A minor defect includes defective lights, damage to mirrors or too little air in the tires. In short: These are “StVZO-relevant defects that are not expected to pose a immediate danger to traffic.” However, you shouldn't have an infinite number of these construction sites, because in total, depending on the inspector's discretion, this can be a significant defect.
But issuing a sticker "with a blind eye" could be abolished in the future: As "Auto Motor Sport" reports, the North Rhine-Westphalia Motor Vehicle Trade Association has received a letter outlining the elimination of the defect loop. This proposal, it goes on to say, is currently being examined by the Federal Ministry of Justice (BMJ) to determine its legality.
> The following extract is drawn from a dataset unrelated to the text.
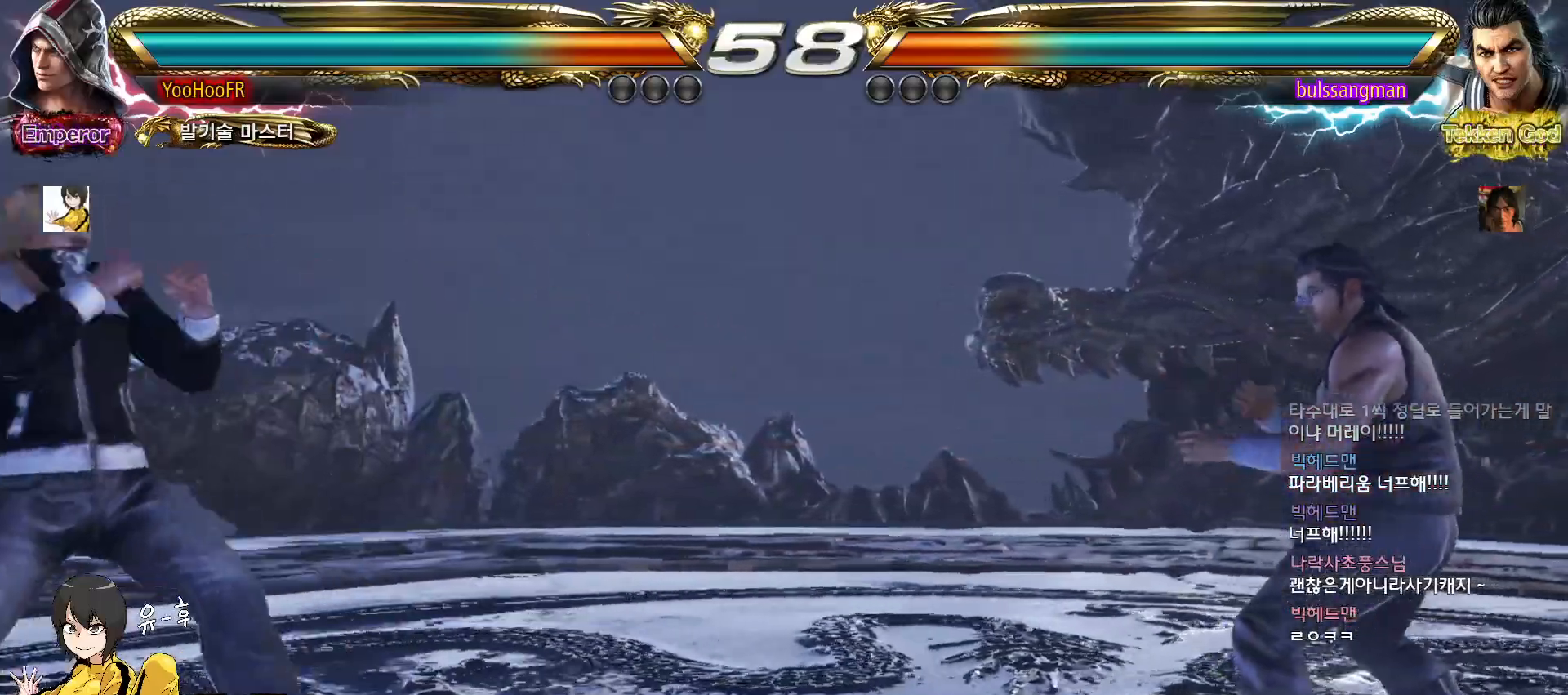
{"buttons": [], "left_stick": "center", "events": [[183, "left_stick", "right"], [417, "left_stick", "left"], [483, "left_stick", "center"]]}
If it happens that it is no longer possible to rectify a minor defect immediately, this could mean additional costs, especially for drivers of older vehicles, if they drive for inspection without a thorough preliminary check.
The elimination of the defect loop would mean a so-called re-inspection if the inspector notices something that is no longer seen as a mere indication, but as a minor defect. This would mean that in addition to the costs for the main inspection and emissions test, which together are around 150 euros, another around 30 euros would be added.
Minor defects are anything but rare. Documents from the Federal Motor Transport Authority show that over 2.7 million such deficits were reported in 2022 - the equivalent of more than 12 percent of all inspections. It is not clear from the documents how often the defect loop was used. Stern's inquiry to the Federal Office yielded no results.
According to TÜV, a follow-up inspection must take place “no later than one month after the failed general inspection.” It goes on to say: "If this deadline is not met, there is a risk of a warning fine according to the catalog of fines (approx. 40 euros). In addition, a new general inspection must be carried out in its entirety."